++++ Extracted data ++++

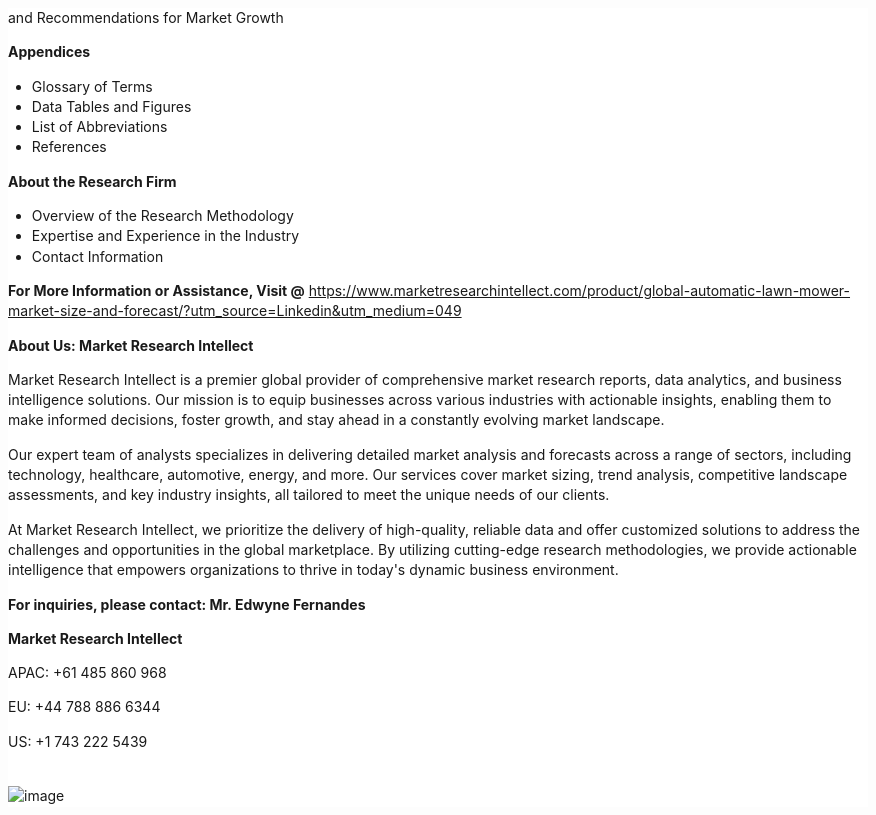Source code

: and Recommendations for Market Growth</li></ul><p><strong>Appendices</strong></p><ul><li>Glossary of Terms</li><li>Data Tables and Figures</li><li>List of Abbreviations</li><li>References</li></ul><p><strong>About the Research Firm</strong></p><ul><li>Overview of the Research Methodology</li><li>Expertise and Experience in the Industry</li><li>Contact Information</li></ul></div><div class="article-main__content" data-test-id="publishing-text-block"><p><span class="font-[700]"><strong>For More Information or Assistance, Visit @</strong>&nbsp;<a href="https://www.marketresearchintellect.com/product/global-automatic-lawn-mower-market-size-and-forecast/?utm_source=Linkedin&utm_medium=049">https://www.marketresearchintellect.com/product/global-automatic-lawn-mower-market-size-and-forecast/?utm_source=Linkedin&utm_medium=049</a></span></p><p><strong>About Us: Market Research Intellect</strong></p><p>Market Research Intellect is a premier global provider of comprehensive market research reports, data analytics, and business intelligence solutions. Our mission is to equip businesses across various industries with actionable insights, enabling them to make informed decisions, foster growth, and stay ahead in a constantly evolving market landscape.</p><p>Our expert team of analysts specializes in delivering detailed market analysis and forecasts across a range of sectors, including technology, healthcare, automotive, energy, and more. Our services cover market sizing, trend analysis, competitive landscape assessments, and key industry insights, all tailored to meet the unique needs of our clients.</p><p>At Market Research Intellect, we prioritize the delivery of high-quality, reliable data and offer customized solutions to address the challenges and opportunities in the global marketplace. By utilizing cutting-edge research methodologies, we provide actionable intelligence that empowers organizations to thrive in today's dynamic business environment.</p><p><strong>For inquiries, please contact: Mr. Edwyne Fernandes</strong></p><p><strong>Market Research Intellect</strong></p><p>APAC: +61 485 860 968</p><p>EU: +44 788 886 6344</p><p>US: +1 743 222 5439</p></div><div class="article-main__content" data-test-id="publishing-text-block">&nbsp;</div>
![image](https://github.com/user-attachments/assets/83af838d-b1eb-48b6-96d3-ef50b0667261)
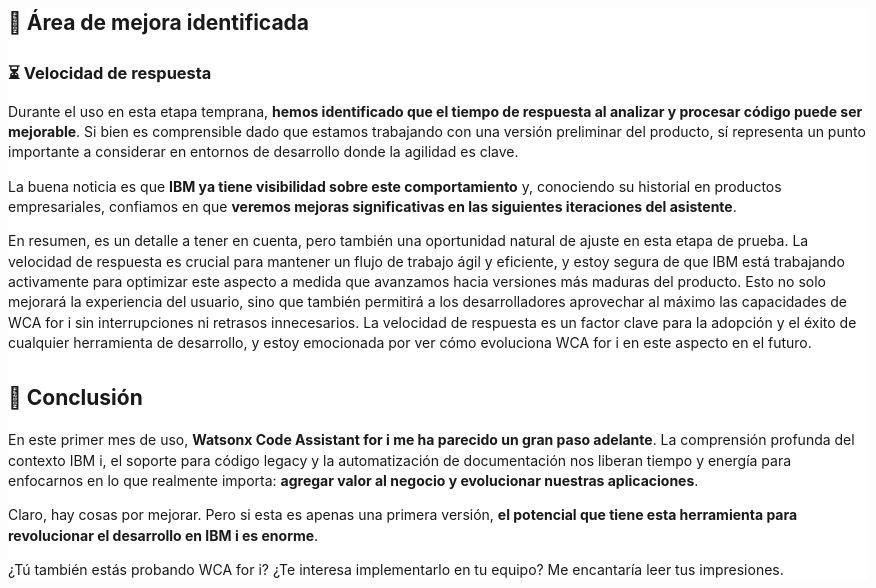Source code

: 
## 🧪 Área de mejora identificada

### ⏳ Velocidad de respuesta  
Durante el uso en esta etapa temprana, **hemos identificado que el tiempo de respuesta al analizar y procesar código puede ser mejorable**. Si bien es comprensible dado que estamos trabajando con una versión preliminar del producto, sí representa un punto importante a considerar en entornos de desarrollo donde la agilidad es clave.

La buena noticia es que **IBM ya tiene visibilidad sobre este comportamiento** y, conociendo su historial en productos empresariales, confiamos en que **veremos mejoras significativas en las siguientes iteraciones del asistente**. 

En resumen, es un detalle a tener en cuenta, pero también una oportunidad natural de ajuste en esta etapa de prueba. La velocidad de respuesta es crucial para mantener un flujo de trabajo ágil y eficiente, y estoy segura de que IBM está trabajando activamente para optimizar este aspecto a medida que avanzamos hacia versiones más maduras del producto. Esto no solo mejorará la experiencia del usuario, sino que también permitirá a los desarrolladores aprovechar al máximo las capacidades de WCA for i sin interrupciones ni retrasos innecesarios. La velocidad de respuesta es un factor clave para la adopción y el éxito de cualquier herramienta de desarrollo, y estoy emocionada por ver cómo evoluciona WCA for i en este aspecto en el futuro.


## 🧩 Conclusión  
En este primer mes de uso, **Watsonx Code Assistant for i me ha parecido un gran paso adelante**. La comprensión profunda del contexto IBM i, el soporte para código legacy y la automatización de documentación nos liberan tiempo y energía para enfocarnos en lo que realmente importa: **agregar valor al negocio y evolucionar nuestras aplicaciones**.

Claro, hay cosas por mejorar. Pero si esta es apenas una primera versión, **el potencial que tiene esta herramienta para revolucionar el desarrollo en IBM i es enorme**.

¿Tú también estás probando WCA for i? ¿Te interesa implementarlo en tu equipo? Me encantaría leer tus impresiones.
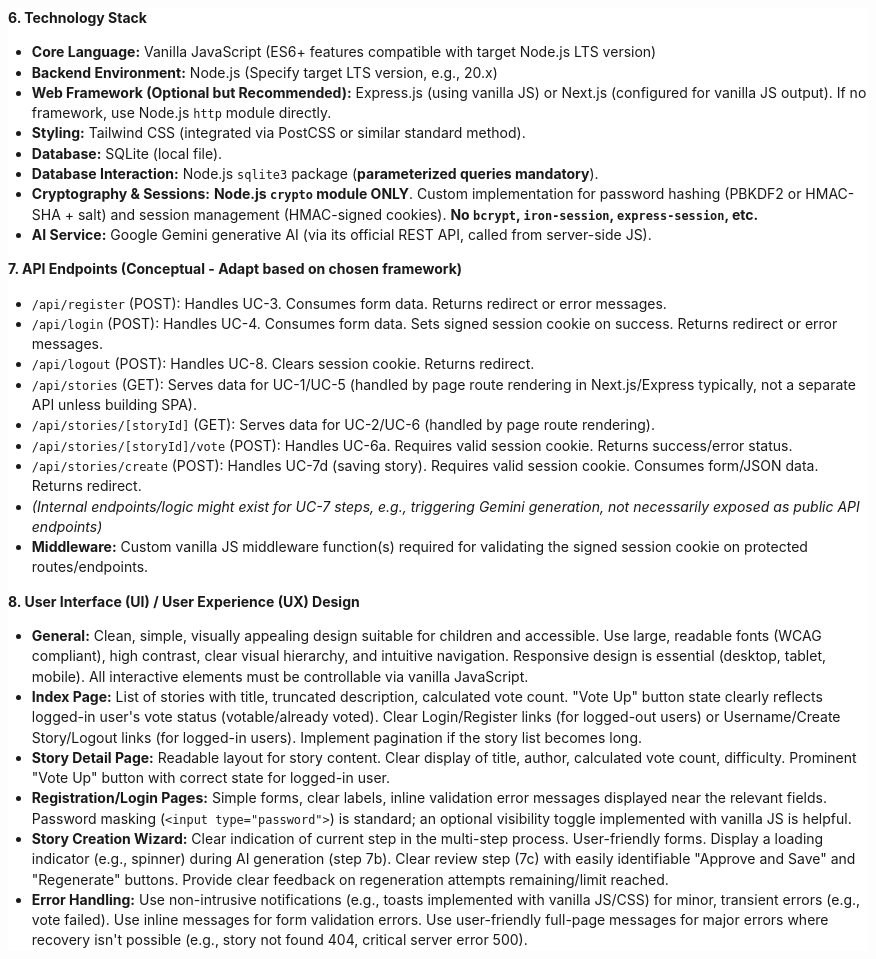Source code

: **6. Technology Stack**

*   **Core Language:** Vanilla JavaScript (ES6+ features compatible with target Node.js LTS version)
*   **Backend Environment:** Node.js (Specify target LTS version, e.g., 20.x)
*   **Web Framework (Optional but Recommended):** Express.js (using vanilla JS) or Next.js (configured for vanilla JS output). If no framework, use Node.js `http` module directly.
*   **Styling:** Tailwind CSS (integrated via PostCSS or similar standard method).
*   **Database:** SQLite (local file).
*   **Database Interaction:** Node.js `sqlite3` package (**parameterized queries mandatory**).
*   **Cryptography & Sessions:** **Node.js `crypto` module ONLY**. Custom implementation for password hashing (PBKDF2 or HMAC-SHA + salt) and session management (HMAC-signed cookies). **No `bcrypt`, `iron-session`, `express-session`, etc.**
*   **AI Service:** Google Gemini generative AI (via its official REST API, called from server-side JS).

**7. API Endpoints (Conceptual - Adapt based on chosen framework)**

*   `/api/register` (POST): Handles UC-3. Consumes form data. Returns redirect or error messages.
*   `/api/login` (POST): Handles UC-4. Consumes form data. Sets signed session cookie on success. Returns redirect or error messages.
*   `/api/logout` (POST): Handles UC-8. Clears session cookie. Returns redirect.
*   `/api/stories` (GET): Serves data for UC-1/UC-5 (handled by page route rendering in Next.js/Express typically, not a separate API unless building SPA).
*   `/api/stories/[storyId]` (GET): Serves data for UC-2/UC-6 (handled by page route rendering).
*   `/api/stories/[storyId]/vote` (POST): Handles UC-6a. Requires valid session cookie. Returns success/error status.
*   `/api/stories/create` (POST): Handles UC-7d (saving story). Requires valid session cookie. Consumes form/JSON data. Returns redirect.
*   *(Internal endpoints/logic might exist for UC-7 steps, e.g., triggering Gemini generation, not necessarily exposed as public API endpoints)*
*   **Middleware:** Custom vanilla JS middleware function(s) required for validating the signed session cookie on protected routes/endpoints.

**8. User Interface (UI) / User Experience (UX) Design**

*   **General:** Clean, simple, visually appealing design suitable for children and accessible. Use large, readable fonts (WCAG compliant), high contrast, clear visual hierarchy, and intuitive navigation. Responsive design is essential (desktop, tablet, mobile). All interactive elements must be controllable via vanilla JavaScript.
*   **Index Page:** List of stories with title, truncated description, calculated vote count. "Vote Up" button state clearly reflects logged-in user's vote status (votable/already voted). Clear Login/Register links (for logged-out users) or Username/Create Story/Logout links (for logged-in users). Implement pagination if the story list becomes long.
*   **Story Detail Page:** Readable layout for story content. Clear display of title, author, calculated vote count, difficulty. Prominent "Vote Up" button with correct state for logged-in user.
*   **Registration/Login Pages:** Simple forms, clear labels, inline validation error messages displayed near the relevant fields. Password masking (`<input type="password">`) is standard; an optional visibility toggle implemented with vanilla JS is helpful.
*   **Story Creation Wizard:** Clear indication of current step in the multi-step process. User-friendly forms. Display a loading indicator (e.g., spinner) during AI generation (step 7b). Clear review step (7c) with easily identifiable "Approve and Save" and "Regenerate" buttons. Provide clear feedback on regeneration attempts remaining/limit reached.
*   **Error Handling:** Use non-intrusive notifications (e.g., toasts implemented with vanilla JS/CSS) for minor, transient errors (e.g., vote failed). Use inline messages for form validation errors. Use user-friendly full-page messages for major errors where recovery isn't possible (e.g., story not found 404, critical server error 500).
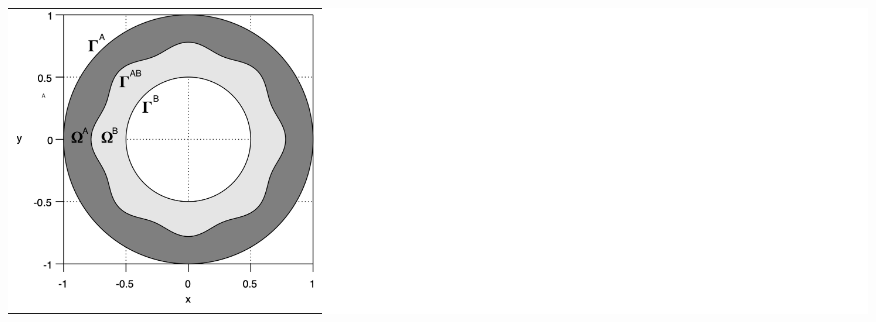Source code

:<div align="center">
  <table>
    <tr>
      <td align="center"><img src="images/domain.png" width="300px"></td>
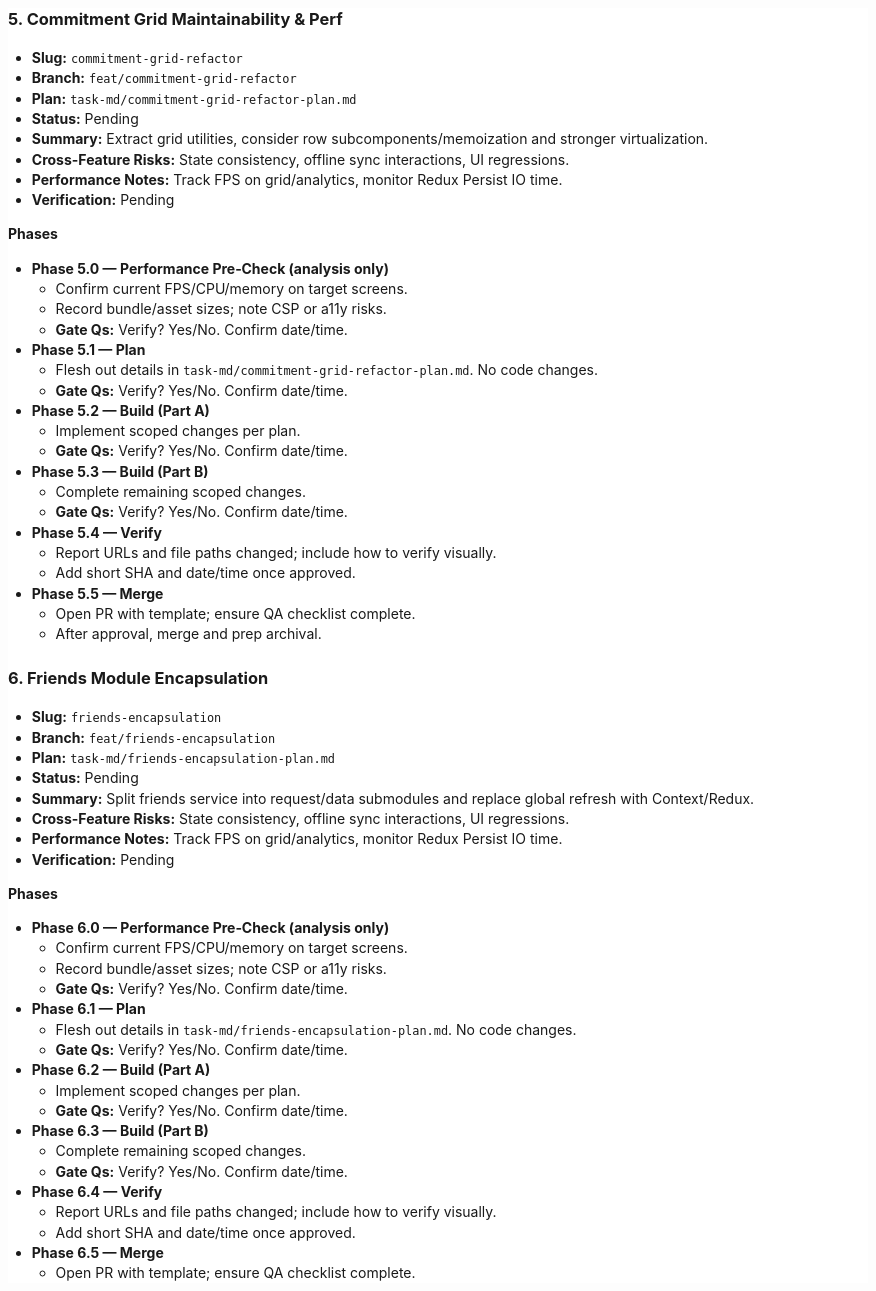 
### 5. Commitment Grid Maintainability & Perf
- **Slug:** `commitment-grid-refactor`
- **Branch:** `feat/commitment-grid-refactor`
- **Plan:** `task-md/commitment-grid-refactor-plan.md`
- **Status:** Pending
- **Summary:** Extract grid utilities, consider row subcomponents/memoization and stronger virtualization.
- **Cross-Feature Risks:** State consistency, offline sync interactions, UI regressions.
- **Performance Notes:** Track FPS on grid/analytics, monitor Redux Persist IO time.
- **Verification:** Pending

**Phases**
- **Phase 5.0 — Performance Pre‑Check (analysis only)**
  - Confirm current FPS/CPU/memory on target screens.
  - Record bundle/asset sizes; note CSP or a11y risks.
  - **Gate Qs:** Verify? Yes/No. Confirm date/time.
- **Phase 5.1 — Plan**
  - Flesh out details in `task-md/commitment-grid-refactor-plan.md`. No code changes.
  - **Gate Qs:** Verify? Yes/No. Confirm date/time.
- **Phase 5.2 — Build (Part A)**
  - Implement scoped changes per plan.
  - **Gate Qs:** Verify? Yes/No. Confirm date/time.
- **Phase 5.3 — Build (Part B)**
  - Complete remaining scoped changes.
  - **Gate Qs:** Verify? Yes/No. Confirm date/time.
- **Phase 5.4 — Verify**
  - Report URLs and file paths changed; include how to verify visually.
  - Add short SHA and date/time once approved.
- **Phase 5.5 — Merge**
  - Open PR with template; ensure QA checklist complete.
  - After approval, merge and prep archival.


### 6. Friends Module Encapsulation
- **Slug:** `friends-encapsulation`
- **Branch:** `feat/friends-encapsulation`
- **Plan:** `task-md/friends-encapsulation-plan.md`
- **Status:** Pending
- **Summary:** Split friends service into request/data submodules and replace global refresh with Context/Redux.
- **Cross-Feature Risks:** State consistency, offline sync interactions, UI regressions.
- **Performance Notes:** Track FPS on grid/analytics, monitor Redux Persist IO time.
- **Verification:** Pending

**Phases**
- **Phase 6.0 — Performance Pre‑Check (analysis only)**
  - Confirm current FPS/CPU/memory on target screens.
  - Record bundle/asset sizes; note CSP or a11y risks.
  - **Gate Qs:** Verify? Yes/No. Confirm date/time.
- **Phase 6.1 — Plan**
  - Flesh out details in `task-md/friends-encapsulation-plan.md`. No code changes.
  - **Gate Qs:** Verify? Yes/No. Confirm date/time.
- **Phase 6.2 — Build (Part A)**
  - Implement scoped changes per plan.
  - **Gate Qs:** Verify? Yes/No. Confirm date/time.
- **Phase 6.3 — Build (Part B)**
  - Complete remaining scoped changes.
  - **Gate Qs:** Verify? Yes/No. Confirm date/time.
- **Phase 6.4 — Verify**
  - Report URLs and file paths changed; include how to verify visually.
  - Add short SHA and date/time once approved.
- **Phase 6.5 — Merge**
  - Open PR with template; ensure QA checklist complete.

++++

Reply with one number, the count of lines in the entries that hold the string "target".

Task solution:
4